Middle of January- stop taking BCP and not preventing pregnancy
March- after nothing has happened yet, we decide to put a little more into it. I start taking my resting body temperature (BBT) every morning and chart it using an online site. Many ladies argue that taking your temperature is stressful and takes too much work. I think this has been the easiest measure that means the most when TTC. No ovulation noticed this month, no + OPK tests.
April- No ovulation noted and no + OPK tests CD 10-20. No cervical fluid to check
May- Katy gets a kidney stone and for the first month since TTC, + OPK and temperature indicating ovulation despite possible fever due to kidney stone/ infection. During my FW (fertile week), I was out for the count in terrible pain and very sick. Ovulation confirmed for CD 19
June- No + OPK but temperature shift confirms ovulation on CD 31
July- No + OPK and no temperature shift to confirm ovulation. This cycle started on July 25 and went until Oct. 9. Yes that period was awful. I saw my OB GYN on 9/19 and had blood work confirm that we were not pregnant, my thyroid level was fine. My progesterone level was 0.2 (normal is 5-10). Yes 0.2. I was pretty bummed and became very depressed. Thank goodness I have such a wonderful husband and is able to support me. I started on Provera 10mg Q daily x 5 days and thank god my period showed up on Oct. 9.
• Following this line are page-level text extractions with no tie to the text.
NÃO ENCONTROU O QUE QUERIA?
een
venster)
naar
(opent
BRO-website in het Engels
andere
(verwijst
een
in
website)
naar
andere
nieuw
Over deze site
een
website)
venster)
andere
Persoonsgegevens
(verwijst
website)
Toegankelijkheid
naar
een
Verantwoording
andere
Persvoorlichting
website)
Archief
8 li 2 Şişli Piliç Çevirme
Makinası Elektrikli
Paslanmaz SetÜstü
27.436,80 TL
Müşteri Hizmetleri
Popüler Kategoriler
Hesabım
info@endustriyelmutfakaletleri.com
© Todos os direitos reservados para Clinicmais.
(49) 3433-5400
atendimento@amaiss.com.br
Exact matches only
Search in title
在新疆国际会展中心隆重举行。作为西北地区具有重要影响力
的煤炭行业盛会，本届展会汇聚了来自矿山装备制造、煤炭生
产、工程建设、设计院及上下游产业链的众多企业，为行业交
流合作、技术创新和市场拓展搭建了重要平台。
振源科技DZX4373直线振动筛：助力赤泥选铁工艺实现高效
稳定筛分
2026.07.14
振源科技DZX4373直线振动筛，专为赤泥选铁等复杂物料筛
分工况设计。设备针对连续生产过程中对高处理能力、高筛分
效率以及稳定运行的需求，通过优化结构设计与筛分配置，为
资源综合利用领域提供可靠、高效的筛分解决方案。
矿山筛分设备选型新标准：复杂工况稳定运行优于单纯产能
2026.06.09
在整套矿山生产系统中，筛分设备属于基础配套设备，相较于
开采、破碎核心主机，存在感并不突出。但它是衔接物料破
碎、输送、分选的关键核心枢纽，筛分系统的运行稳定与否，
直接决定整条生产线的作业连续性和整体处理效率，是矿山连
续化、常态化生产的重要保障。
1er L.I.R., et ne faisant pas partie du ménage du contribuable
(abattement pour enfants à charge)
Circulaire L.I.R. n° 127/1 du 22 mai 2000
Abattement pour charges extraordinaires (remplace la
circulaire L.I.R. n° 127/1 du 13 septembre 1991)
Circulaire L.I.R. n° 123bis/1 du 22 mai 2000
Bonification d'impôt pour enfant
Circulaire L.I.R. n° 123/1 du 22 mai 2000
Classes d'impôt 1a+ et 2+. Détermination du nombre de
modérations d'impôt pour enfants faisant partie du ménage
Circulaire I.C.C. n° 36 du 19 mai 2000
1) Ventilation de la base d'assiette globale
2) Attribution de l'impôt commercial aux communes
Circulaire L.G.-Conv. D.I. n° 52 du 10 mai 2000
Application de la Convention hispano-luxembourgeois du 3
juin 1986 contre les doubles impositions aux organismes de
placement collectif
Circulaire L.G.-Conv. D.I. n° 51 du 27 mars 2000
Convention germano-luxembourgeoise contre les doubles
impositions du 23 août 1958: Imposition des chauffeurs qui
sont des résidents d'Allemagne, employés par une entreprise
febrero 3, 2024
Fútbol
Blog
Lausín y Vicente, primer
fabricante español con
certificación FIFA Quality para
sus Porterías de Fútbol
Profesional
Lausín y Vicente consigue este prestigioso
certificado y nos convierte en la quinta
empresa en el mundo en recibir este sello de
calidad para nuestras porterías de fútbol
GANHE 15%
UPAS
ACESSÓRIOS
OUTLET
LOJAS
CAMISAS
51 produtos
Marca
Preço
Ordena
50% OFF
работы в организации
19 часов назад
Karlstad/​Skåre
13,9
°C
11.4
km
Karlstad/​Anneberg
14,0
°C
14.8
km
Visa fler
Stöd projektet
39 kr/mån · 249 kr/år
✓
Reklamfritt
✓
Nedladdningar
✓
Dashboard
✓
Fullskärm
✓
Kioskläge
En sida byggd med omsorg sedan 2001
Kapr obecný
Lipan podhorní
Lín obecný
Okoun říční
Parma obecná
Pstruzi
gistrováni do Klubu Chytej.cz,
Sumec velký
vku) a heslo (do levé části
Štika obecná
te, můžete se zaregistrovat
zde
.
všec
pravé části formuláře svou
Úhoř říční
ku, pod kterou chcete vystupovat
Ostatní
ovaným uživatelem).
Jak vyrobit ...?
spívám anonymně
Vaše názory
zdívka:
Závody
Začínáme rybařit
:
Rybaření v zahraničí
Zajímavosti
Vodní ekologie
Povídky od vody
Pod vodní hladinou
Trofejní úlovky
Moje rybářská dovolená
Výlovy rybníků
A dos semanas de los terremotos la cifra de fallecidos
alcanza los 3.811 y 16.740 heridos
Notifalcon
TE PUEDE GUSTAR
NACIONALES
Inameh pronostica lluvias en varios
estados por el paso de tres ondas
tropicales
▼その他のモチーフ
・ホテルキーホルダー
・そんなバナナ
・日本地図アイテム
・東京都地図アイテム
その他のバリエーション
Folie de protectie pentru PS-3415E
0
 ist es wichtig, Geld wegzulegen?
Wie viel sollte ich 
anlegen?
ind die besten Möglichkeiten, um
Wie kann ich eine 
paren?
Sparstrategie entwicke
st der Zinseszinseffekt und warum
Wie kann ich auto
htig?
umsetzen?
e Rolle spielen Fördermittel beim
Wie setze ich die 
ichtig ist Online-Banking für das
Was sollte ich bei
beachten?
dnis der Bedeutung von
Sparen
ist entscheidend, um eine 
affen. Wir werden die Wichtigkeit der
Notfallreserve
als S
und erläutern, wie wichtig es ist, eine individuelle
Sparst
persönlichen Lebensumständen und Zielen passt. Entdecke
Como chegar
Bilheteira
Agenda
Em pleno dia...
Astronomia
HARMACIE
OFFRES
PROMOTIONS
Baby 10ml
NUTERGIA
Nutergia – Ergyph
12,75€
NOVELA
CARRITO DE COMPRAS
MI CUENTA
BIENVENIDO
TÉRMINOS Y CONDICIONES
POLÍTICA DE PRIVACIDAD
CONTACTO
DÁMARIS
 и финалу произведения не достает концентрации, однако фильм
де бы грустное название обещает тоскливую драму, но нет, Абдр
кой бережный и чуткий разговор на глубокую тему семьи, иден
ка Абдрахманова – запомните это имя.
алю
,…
November- I ovulated CD 28. No positive OPK and I have never been able to check cervical fluid because there is none there, even internally. We used Preseed this month and were very active during my fertile week. About 10 DPO (days past ovulation) I started to loose my appetite, had food aversions, smells were driving me crazy, and falling asleep about 8pm every night with utter exhaustion. I felt so good about this cycle. I didn't want to test until 16 DPO because seeing negative pregnancy tests over and over just becomes harder and harder each time. I have never been a girl to test early so this did not bother me waiting. I started researching books for grandparents (for DH'S parents) and getting so excited. Then I woke up on Friday November 18 (aka 15 DPO) with my period. I cried a whole lot for the next 3 hours until the alarm went off and time to go to work. I was devastated because I just "felt" for the first time that this was our cycle. Looking at the positive end of this, at least I ovulated. All I could think was when will it be our turn?
November 26, 2011- started Fraty + 1... blog to hope that this is my distraction and giving me a private place to document my feelings and our struggles as a couple who just want a baby in their arms.